EXERCISE INSTRUCTIONS: Pull out every line with the word "International" from the entries below.

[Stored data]
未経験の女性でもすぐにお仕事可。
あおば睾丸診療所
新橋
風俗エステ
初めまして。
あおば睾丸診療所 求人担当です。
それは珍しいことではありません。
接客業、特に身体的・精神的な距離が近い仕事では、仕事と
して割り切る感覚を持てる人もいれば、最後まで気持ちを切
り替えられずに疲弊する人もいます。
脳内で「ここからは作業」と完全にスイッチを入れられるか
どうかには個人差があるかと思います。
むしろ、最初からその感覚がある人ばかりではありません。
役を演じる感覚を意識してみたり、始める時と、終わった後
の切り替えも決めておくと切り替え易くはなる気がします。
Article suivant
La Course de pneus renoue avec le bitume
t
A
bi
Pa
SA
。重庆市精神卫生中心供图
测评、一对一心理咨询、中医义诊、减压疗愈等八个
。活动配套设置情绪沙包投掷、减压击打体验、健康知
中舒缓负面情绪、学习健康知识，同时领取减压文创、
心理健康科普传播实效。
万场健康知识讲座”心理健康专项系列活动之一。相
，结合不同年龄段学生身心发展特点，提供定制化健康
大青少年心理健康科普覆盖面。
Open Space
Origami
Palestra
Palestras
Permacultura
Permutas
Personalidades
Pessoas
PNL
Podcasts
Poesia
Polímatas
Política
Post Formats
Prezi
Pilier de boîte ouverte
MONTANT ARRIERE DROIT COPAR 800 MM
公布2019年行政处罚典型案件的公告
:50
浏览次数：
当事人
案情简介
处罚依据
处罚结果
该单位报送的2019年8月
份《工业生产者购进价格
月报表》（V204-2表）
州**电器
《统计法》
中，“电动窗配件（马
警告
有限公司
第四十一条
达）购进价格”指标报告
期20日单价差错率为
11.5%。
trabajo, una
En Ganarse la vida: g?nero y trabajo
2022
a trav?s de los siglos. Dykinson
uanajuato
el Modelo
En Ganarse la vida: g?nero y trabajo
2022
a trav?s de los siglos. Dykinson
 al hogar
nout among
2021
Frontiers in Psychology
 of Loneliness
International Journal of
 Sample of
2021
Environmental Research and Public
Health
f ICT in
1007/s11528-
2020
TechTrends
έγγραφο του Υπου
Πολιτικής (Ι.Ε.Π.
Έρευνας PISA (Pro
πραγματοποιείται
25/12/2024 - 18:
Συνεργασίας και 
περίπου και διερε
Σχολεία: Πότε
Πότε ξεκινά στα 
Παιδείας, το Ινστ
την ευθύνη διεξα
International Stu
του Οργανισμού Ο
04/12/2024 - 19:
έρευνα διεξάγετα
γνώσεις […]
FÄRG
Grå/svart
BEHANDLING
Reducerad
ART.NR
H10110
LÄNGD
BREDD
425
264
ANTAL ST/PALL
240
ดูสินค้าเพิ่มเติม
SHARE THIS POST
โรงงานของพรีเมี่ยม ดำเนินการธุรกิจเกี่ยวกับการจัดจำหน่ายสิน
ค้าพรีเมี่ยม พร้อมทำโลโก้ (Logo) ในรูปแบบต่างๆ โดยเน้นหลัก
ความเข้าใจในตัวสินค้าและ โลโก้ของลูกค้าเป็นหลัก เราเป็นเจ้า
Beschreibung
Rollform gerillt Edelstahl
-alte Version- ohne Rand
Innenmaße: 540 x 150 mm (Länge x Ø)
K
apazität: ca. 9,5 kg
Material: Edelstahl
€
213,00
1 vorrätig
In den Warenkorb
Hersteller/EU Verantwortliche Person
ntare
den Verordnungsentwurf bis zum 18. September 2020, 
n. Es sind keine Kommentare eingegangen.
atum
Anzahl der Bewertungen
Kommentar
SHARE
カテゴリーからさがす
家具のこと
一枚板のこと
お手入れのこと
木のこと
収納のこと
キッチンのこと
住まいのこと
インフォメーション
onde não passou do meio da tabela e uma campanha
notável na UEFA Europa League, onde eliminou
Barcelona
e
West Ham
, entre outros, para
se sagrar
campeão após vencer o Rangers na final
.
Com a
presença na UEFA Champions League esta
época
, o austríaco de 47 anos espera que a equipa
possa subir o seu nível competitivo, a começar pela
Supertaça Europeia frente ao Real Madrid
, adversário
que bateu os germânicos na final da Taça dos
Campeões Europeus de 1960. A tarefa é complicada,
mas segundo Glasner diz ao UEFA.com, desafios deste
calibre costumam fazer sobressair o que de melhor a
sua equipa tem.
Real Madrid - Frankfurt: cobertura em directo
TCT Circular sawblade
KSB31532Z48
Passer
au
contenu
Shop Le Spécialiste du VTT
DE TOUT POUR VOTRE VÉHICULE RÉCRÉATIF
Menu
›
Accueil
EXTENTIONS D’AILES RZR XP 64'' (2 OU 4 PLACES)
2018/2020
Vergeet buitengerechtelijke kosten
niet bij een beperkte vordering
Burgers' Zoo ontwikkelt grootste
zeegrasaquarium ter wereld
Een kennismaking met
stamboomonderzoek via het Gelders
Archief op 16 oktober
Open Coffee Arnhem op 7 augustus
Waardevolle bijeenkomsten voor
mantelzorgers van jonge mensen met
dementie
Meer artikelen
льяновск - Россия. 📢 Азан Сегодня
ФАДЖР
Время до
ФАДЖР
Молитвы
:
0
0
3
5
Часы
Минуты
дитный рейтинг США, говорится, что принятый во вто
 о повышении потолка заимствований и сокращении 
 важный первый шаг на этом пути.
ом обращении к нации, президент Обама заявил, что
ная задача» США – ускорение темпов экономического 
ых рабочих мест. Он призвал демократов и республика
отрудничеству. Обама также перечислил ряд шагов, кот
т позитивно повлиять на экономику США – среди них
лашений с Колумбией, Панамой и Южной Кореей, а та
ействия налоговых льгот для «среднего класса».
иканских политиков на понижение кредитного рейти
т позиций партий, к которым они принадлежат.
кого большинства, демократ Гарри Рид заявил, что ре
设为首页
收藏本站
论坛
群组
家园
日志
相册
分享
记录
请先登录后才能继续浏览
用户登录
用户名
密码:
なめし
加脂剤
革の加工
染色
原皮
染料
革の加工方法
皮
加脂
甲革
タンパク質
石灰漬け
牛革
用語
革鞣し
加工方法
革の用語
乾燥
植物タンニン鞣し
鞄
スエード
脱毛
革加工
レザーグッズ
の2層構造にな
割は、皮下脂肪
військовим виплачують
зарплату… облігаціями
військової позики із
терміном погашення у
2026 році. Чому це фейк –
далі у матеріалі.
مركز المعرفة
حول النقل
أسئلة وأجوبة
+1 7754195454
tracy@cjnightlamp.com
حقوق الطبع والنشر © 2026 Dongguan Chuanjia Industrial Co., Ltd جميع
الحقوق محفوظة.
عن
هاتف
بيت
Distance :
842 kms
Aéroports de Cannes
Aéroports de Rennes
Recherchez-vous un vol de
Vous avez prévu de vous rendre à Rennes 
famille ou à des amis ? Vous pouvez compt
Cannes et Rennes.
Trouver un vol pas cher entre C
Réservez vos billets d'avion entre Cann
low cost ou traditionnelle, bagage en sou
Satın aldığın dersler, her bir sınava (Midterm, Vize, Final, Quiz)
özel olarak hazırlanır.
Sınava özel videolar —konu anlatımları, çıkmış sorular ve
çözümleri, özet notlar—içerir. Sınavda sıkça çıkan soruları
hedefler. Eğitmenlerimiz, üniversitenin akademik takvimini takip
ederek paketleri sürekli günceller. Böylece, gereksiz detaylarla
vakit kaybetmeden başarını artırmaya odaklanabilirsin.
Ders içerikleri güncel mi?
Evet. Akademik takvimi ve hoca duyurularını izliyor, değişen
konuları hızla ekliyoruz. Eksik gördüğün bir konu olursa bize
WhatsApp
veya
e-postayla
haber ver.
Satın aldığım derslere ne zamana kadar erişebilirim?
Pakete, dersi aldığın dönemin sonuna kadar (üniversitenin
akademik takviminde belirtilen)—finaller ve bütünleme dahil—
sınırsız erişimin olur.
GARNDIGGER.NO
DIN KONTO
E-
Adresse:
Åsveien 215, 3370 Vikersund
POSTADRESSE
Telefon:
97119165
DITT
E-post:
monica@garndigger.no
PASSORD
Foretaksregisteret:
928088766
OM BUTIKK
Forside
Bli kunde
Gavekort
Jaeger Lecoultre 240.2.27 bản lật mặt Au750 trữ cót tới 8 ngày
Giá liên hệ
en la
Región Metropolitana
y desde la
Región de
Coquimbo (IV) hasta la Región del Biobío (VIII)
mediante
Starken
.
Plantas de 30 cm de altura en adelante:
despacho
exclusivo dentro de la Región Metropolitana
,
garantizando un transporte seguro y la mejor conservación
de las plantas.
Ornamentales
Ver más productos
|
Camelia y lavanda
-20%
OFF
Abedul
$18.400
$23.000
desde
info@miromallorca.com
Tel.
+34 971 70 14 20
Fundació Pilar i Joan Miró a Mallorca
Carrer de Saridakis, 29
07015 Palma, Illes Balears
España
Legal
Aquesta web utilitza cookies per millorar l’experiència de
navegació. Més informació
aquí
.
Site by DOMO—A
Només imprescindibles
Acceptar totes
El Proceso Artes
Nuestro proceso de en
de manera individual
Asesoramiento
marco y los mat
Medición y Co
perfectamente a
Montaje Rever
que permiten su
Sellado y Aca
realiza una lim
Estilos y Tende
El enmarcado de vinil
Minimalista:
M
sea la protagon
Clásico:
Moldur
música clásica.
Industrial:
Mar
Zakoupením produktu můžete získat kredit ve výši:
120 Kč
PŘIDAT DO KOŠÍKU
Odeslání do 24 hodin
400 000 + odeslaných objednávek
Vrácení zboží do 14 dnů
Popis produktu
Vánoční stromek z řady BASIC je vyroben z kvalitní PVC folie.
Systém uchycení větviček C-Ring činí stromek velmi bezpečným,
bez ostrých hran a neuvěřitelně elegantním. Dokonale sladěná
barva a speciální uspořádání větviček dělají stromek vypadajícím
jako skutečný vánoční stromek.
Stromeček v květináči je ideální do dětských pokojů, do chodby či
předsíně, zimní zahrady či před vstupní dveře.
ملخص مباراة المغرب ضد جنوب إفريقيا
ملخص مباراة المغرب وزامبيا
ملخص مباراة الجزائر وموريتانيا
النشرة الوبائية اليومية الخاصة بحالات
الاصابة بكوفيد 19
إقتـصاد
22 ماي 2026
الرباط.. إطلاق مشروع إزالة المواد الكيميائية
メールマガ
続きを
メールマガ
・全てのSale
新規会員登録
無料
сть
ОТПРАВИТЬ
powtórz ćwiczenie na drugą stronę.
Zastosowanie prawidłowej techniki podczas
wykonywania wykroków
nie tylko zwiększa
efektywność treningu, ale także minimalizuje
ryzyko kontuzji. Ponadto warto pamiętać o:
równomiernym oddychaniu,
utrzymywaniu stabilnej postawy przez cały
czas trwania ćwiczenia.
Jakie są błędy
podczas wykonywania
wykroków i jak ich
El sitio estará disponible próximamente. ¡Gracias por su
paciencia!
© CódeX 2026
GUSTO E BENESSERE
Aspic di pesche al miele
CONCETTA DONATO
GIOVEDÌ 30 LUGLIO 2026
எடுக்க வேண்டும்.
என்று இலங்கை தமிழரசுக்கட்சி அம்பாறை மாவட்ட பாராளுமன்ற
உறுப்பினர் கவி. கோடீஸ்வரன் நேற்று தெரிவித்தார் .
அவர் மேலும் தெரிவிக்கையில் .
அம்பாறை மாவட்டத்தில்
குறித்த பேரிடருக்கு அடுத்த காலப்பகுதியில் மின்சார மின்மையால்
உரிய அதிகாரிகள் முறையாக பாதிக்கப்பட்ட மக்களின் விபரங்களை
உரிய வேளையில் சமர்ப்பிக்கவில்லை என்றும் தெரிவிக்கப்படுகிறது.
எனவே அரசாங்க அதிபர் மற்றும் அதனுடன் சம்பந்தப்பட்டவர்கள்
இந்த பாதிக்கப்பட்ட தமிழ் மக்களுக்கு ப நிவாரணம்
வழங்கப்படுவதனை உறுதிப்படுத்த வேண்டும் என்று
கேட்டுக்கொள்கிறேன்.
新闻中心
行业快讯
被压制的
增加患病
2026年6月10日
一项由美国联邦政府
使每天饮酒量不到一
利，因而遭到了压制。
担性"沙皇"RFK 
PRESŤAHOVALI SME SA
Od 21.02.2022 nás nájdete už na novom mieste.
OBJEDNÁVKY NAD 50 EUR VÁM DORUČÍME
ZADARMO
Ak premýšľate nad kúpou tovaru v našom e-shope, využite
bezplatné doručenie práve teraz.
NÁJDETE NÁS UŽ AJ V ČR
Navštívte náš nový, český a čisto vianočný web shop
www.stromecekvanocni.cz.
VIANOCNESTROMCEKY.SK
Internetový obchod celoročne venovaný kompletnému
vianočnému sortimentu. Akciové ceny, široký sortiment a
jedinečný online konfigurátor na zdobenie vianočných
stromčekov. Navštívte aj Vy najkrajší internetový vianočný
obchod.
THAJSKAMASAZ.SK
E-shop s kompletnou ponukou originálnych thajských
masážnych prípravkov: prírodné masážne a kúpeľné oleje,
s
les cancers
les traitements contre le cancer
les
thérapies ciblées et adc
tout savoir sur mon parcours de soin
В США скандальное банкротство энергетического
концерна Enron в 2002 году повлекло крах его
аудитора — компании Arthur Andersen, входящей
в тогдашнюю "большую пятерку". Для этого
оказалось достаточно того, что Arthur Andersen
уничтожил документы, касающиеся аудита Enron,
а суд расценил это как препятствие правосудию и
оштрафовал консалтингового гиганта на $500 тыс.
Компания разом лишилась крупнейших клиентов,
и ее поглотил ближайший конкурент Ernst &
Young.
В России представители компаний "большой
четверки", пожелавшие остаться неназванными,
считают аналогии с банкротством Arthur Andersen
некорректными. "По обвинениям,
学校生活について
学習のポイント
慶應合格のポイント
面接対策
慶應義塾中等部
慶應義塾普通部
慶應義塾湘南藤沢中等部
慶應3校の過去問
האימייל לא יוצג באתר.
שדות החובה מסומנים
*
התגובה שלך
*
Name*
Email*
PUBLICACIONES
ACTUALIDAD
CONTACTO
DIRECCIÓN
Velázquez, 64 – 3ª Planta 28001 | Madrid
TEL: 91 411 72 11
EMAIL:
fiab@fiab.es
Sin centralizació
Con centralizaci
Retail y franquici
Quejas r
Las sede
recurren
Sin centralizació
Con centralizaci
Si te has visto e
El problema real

TASK OUTPUT:
International Journal of
International Stu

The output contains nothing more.